Graviton Corrections to Maxwell's Equations

TL;DR

This paper calculates quantum gravitational corrections to Maxwell's equations, revealing effects like light-cone smearing and short-distance electric field strengthening, with implications for photon dynamics and gauge invariance.

Contribution

It provides a fully renormalized one-loop quantum gravitational correction to Maxwell's equations using dimensional regularization and BPHZ counterterms.

Findings

Dynamical photons remain unchanged with proper state correction.

Long-conjectured light-cone smearing observed in dipole response.

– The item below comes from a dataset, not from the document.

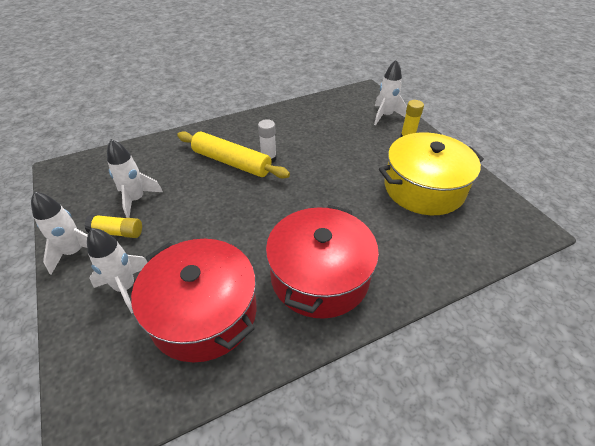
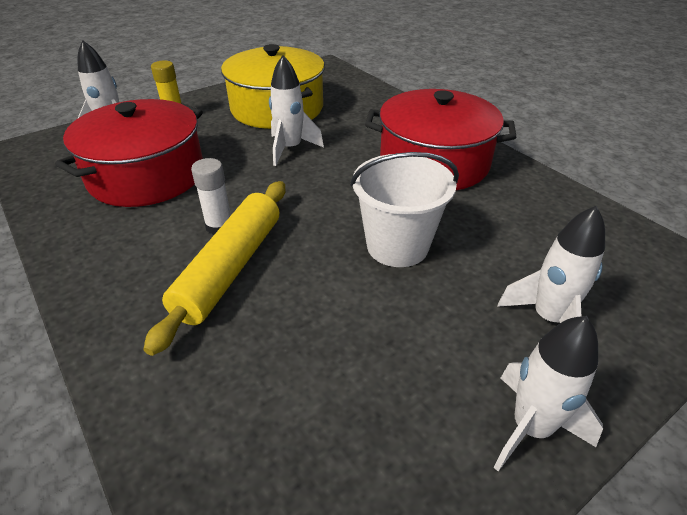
camera: 100 degrees left, 5 degrees down
yellow glue stick [84,214,142,238] -> none
white rocket [107,139,163,218] -> white rocket moved to [269,55,324,166]
red pot [131,239,257,362] -> red pot moved to [55,99,203,207]
none -> white bucket [350,152,459,267]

Short-distance electric field of a point charge is strengthened.

Abstract

We use dimensional regularization to compute the one loop quantum gravitational contribution to the vacuum polarization on flat space background. Adding the appropriate BPHZ counterterm gives a fully renormalized result which we employ to quantum correct Maxwell's equations. These equations are solved to show that dynamical photons are unchanged, provided the free state wave functional is appropriately corrected. The response to the instantaneous appearance of a point dipole reveals a perturbative version of the long-conjectured, "smearing of the light-cone". There is no change in the far radiation field produced by an alternating dipole. However, the correction to the static electric field of a point charge shows strengthening at short distances, in contrast to expectations based on the renormalization group. We check for gauge dependence by working out the vacuum polarization in a general 3-parameter family of covariant gauges.